Listed records =>
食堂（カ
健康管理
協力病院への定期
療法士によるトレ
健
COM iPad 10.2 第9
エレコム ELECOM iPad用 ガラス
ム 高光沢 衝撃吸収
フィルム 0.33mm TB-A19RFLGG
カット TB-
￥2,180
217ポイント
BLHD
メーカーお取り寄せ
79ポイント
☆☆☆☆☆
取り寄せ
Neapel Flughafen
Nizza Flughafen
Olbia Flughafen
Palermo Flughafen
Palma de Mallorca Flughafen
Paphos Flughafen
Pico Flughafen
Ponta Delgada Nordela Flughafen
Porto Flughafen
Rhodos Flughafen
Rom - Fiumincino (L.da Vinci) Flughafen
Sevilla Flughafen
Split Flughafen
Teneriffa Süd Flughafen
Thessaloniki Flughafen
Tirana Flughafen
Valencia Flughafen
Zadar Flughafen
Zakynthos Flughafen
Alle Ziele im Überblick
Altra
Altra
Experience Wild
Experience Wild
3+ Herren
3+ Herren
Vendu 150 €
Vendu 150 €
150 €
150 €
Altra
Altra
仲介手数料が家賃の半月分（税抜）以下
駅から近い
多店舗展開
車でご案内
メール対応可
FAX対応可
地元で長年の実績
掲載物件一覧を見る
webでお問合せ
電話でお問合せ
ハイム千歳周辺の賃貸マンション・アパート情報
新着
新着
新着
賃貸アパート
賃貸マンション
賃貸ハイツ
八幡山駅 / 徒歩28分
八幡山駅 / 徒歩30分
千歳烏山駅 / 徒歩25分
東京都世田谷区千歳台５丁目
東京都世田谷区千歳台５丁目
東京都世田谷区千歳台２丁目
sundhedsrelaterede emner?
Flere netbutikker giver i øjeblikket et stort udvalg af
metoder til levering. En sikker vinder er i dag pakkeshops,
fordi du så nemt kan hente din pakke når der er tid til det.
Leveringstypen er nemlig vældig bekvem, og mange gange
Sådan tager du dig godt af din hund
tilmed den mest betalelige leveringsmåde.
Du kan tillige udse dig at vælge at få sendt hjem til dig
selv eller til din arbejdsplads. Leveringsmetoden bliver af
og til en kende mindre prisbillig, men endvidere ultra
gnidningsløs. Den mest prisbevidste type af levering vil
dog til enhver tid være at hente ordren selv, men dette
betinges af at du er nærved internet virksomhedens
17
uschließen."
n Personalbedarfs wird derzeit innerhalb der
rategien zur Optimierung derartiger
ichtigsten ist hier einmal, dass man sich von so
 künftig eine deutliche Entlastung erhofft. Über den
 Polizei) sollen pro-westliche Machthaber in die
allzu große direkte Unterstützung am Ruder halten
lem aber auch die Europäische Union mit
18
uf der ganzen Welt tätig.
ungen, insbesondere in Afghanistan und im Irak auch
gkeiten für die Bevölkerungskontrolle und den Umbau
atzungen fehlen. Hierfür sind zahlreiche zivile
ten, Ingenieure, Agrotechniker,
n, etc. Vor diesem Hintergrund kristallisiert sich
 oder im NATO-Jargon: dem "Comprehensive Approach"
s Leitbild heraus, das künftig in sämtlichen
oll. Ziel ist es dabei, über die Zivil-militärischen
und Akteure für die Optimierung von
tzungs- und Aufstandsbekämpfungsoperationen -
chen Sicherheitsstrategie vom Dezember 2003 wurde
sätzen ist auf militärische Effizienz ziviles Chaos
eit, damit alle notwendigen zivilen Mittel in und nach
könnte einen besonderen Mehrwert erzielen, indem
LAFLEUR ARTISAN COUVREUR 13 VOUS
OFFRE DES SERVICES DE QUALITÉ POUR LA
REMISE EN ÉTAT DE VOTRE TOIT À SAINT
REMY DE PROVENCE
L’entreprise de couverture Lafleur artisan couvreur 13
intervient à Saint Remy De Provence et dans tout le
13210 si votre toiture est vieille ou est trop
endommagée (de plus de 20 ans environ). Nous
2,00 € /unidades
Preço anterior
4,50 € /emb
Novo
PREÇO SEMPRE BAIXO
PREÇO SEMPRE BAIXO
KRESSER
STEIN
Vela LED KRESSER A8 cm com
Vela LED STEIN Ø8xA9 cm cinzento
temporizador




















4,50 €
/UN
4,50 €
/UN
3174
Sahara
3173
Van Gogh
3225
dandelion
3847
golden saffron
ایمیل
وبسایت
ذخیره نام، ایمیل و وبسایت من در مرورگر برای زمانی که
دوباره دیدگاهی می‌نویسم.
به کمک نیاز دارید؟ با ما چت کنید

Required action => Exact copies of every record are required.

Exercise response =>
食堂（カ
健康管理
協力病院への定期
療法士によるトレ
健
COM iPad 10.2 第9
エレコム ELECOM iPad用 ガラス
ム 高光沢 衝撃吸収
フィルム 0.33mm TB-A19RFLGG
カット TB-
￥2,180
217ポイント
BLHD
メーカーお取り寄せ
79ポイント
☆☆☆☆☆
取り寄せ
Neapel Flughafen
Nizza Flughafen
Olbia Flughafen
Palermo Flughafen
Palma de Mallorca Flughafen
Paphos Flughafen
Pico Flughafen
Ponta Delgada Nordela Flughafen
Porto Flughafen
Rhodos Flughafen
Rom - Fiumincino (L.da Vinci) Flughafen
Sevilla Flughafen
Split Flughafen
Teneriffa Süd Flughafen
Thessaloniki Flughafen
Tirana Flughafen
Valencia Flughafen
Zadar Flughafen
Zakynthos Flughafen
Alle Ziele im Überblick
Altra
Altra
Experience Wild
Experience Wild
3+ Herren
3+ Herren
Vendu 150 €
Vendu 150 €
150 €
150 €
Altra
Altra
仲介手数料が家賃の半月分（税抜）以下
駅から近い
多店舗展開
車でご案内
メール対応可
FAX対応可
地元で長年の実績
掲載物件一覧を見る
webでお問合せ
電話でお問合せ
ハイム千歳周辺の賃貸マンション・アパート情報
新着
新着
新着
賃貸アパート
賃貸マンション
賃貸ハイツ
八幡山駅 / 徒歩28分
八幡山駅 / 徒歩30分
千歳烏山駅 / 徒歩25分
東京都世田谷区千歳台５丁目
東京都世田谷区千歳台５丁目
東京都世田谷区千歳台２丁目
sundhedsrelaterede emner?
Flere netbutikker giver i øjeblikket et stort udvalg af
metoder til levering. En sikker vinder er i dag pakkeshops,
fordi du så nemt kan hente din pakke når der er tid til det.
Leveringstypen er nemlig vældig bekvem, og mange gange
Sådan tager du dig godt af din hund
tilmed den mest betalelige leveringsmåde.
Du kan tillige udse dig at vælge at få sendt hjem til dig
selv eller til din arbejdsplads. Leveringsmetoden bliver af
og til en kende mindre prisbillig, men endvidere ultra
gnidningsløs. Den mest prisbevidste type af levering vil
dog til enhver tid være at hente ordren selv, men dette
betinges af at du er nærved internet virksomhedens
17
uschließen."
n Personalbedarfs wird derzeit innerhalb der
rategien zur Optimierung derartiger
ichtigsten ist hier einmal, dass man sich von so
 künftig eine deutliche Entlastung erhofft. Über den
 Polizei) sollen pro-westliche Machthaber in die
allzu große direkte Unterstützung am Ruder halten
lem aber auch die Europäische Union mit
18
uf der ganzen Welt tätig.
ungen, insbesondere in Afghanistan und im Irak auch
gkeiten für die Bevölkerungskontrolle und den Umbau
atzungen fehlen. Hierfür sind zahlreiche zivile
ten, Ingenieure, Agrotechniker,
n, etc. Vor diesem Hintergrund kristallisiert sich
 oder im NATO-Jargon: dem "Comprehensive Approach"
s Leitbild heraus, das künftig in sämtlichen
oll. Ziel ist es dabei, über die Zivil-militärischen
und Akteure für die Optimierung von
tzungs- und Aufstandsbekämpfungsoperationen -
chen Sicherheitsstrategie vom Dezember 2003 wurde
sätzen ist auf militärische Effizienz ziviles Chaos
eit, damit alle notwendigen zivilen Mittel in und nach
könnte einen besonderen Mehrwert erzielen, indem
LAFLEUR ARTISAN COUVREUR 13 VOUS
OFFRE DES SERVICES DE QUALITÉ POUR LA
REMISE EN ÉTAT DE VOTRE TOIT À SAINT
REMY DE PROVENCE
L’entreprise de couverture Lafleur artisan couvreur 13
intervient à Saint Remy De Provence et dans tout le
13210 si votre toiture est vieille ou est trop
endommagée (de plus de 20 ans environ). Nous
2,00 € /unidades
Preço anterior
4,50 € /emb
Novo
PREÇO SEMPRE BAIXO
PREÇO SEMPRE BAIXO
KRESSER
STEIN
Vela LED KRESSER A8 cm com
Vela LED STEIN Ø8xA9 cm cinzento
temporizador




















4,50 €
/UN
4,50 €
/UN
3174
Sahara
3173
Van Gogh
3225
dandelion
3847
golden saffron
ایمیل
وبسایت
ذخیره نام، ایمیل و وبسایت من در مرورگر برای زمانی که
دوباره دیدگاهی می‌نویسم.
به کمک نیاز دارید؟ با ما چت کنید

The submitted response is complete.